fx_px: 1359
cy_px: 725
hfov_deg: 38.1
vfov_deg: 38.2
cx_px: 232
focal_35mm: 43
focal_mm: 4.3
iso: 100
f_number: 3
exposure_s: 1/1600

==

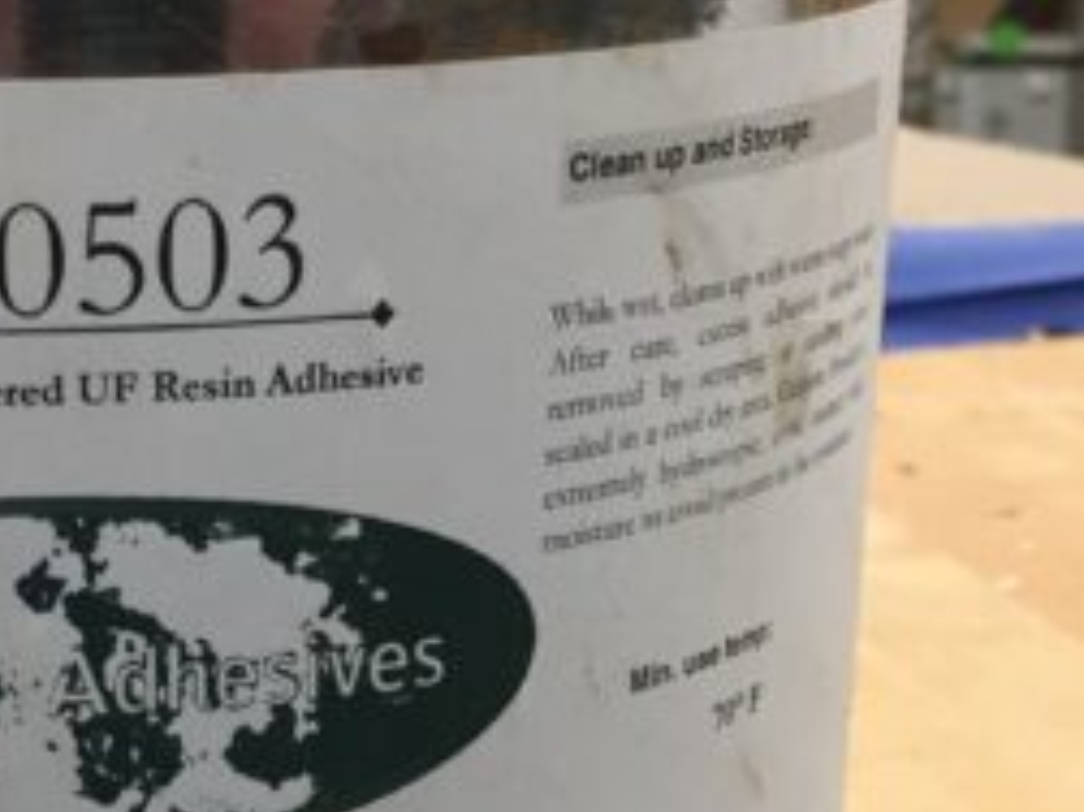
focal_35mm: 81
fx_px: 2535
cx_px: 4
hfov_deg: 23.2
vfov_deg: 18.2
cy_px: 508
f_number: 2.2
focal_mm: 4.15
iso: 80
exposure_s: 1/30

__Your goal__.
In the listing above, transcribe exactly everything from the line containing "hfov_deg: 23.2" down to the line containing "exposure_s: 1/30", including both and nothing more.

__Task answer__.
hfov_deg: 23.2
vfov_deg: 18.2
cy_px: 508
f_number: 2.2
focal_mm: 4.15
iso: 80
exposure_s: 1/30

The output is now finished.